Perfil Biofísico Fetal Alterado: Conduta na Hipertensão Crônica

FAA/UNIFAA - Hospital Escola Luiz Gioseffi Jannuzzi (RJ) — Prova 2015

Enunciado

Gestante com hipertensão arterial crônica, na 37ª semana, realiza perfil biofísico fetal e apresenta o escore 5. O índice do líquido amniótico apresenta resultado de 2,0 cm. Na cardiotocografia, não são constatadas acelerações da FCF associadas a movimentação fetal em 60 minutos de exame. Qual a conduta mais adequada para o caso?

Alternativas

  1. A) Hidratação materna e reavaliação em 24 horas.
  2. B) Repouso domiciliar e reavaliação em sete dias.
  3. C) Conduta expectante e reavaliação em três dias.
  4. D) Internação para resolução da gestação.

Pérola Clínica

PBF escore 5 + ILA 2cm + HPP = Internação para resolução da gestação.

Resumo-Chave

Um perfil biofísico fetal com escore 5 (anormal) e oligodrâmnio severo (ILA 2,0 cm), em uma gestante com hipertensão arterial crônica na 37ª semana, indica comprometimento da vitalidade fetal e risco aumentado.

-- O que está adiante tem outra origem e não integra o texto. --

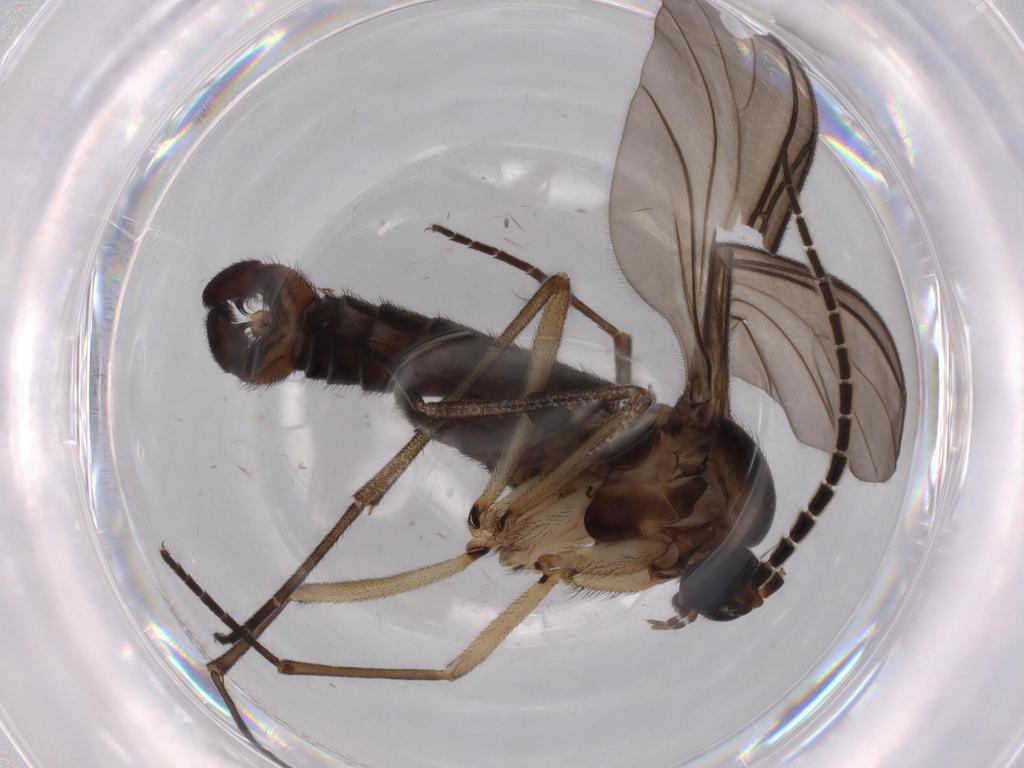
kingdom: Animalia
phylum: Arthropoda
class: Insecta
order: Diptera
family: Sciaridae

A conduta mais adequada é a internação para resolução da gestação, visando evitar desfechos adversos.

Contexto Educacional

A avaliação da vitalidade fetal é um pilar fundamental no acompanhamento pré-natal de gestações de alto risco, como aquelas complicadas por hipertensão arterial crônica. O perfil biofísico fetal (PBF) é uma ferramenta abrangente que avalia cinco parâmetros: tônus fetal, movimentos fetais, movimentos respiratórios fetais, volume de líquido amniótico e cardiotocografia reativa. Cada parâmetro recebe 0 ou 2 pontos, totalizando um escore máximo de 10. Um escore de PBF de 5 é considerado anormal e sugere comprometimento da vitalidade fetal, indicando um risco elevado de asfixia e desfechos perinatais desfavoráveis. A presença de oligodrâmnio severo (Índice de Líquido Amniótico - ILA < 5 cm, ou neste caso, 2,0 cm) é um achado preocupante que frequentemente reflete insuficiência placentária crônica e aumenta o risco de compressão do cordão umbilical. Nesse cenário clínico, com uma gestante na 37ª semana com hipertensão arterial crônica, PBF de 5 e oligodrâmnio severo, a conduta expectante não é apropriada. A combinação desses fatores aponta para um feto em sofrimento crônico e risco iminente. Portanto, a internação para resolução da gestação, geralmente por indução do parto ou cesariana, é a conduta mais segura e adequada para otimizar o resultado materno-fetal, minimizando os riscos de morbidade e mortalidade perinatal.

Perguntas Frequentes

O que significa um escore 5 no perfil biofísico fetal?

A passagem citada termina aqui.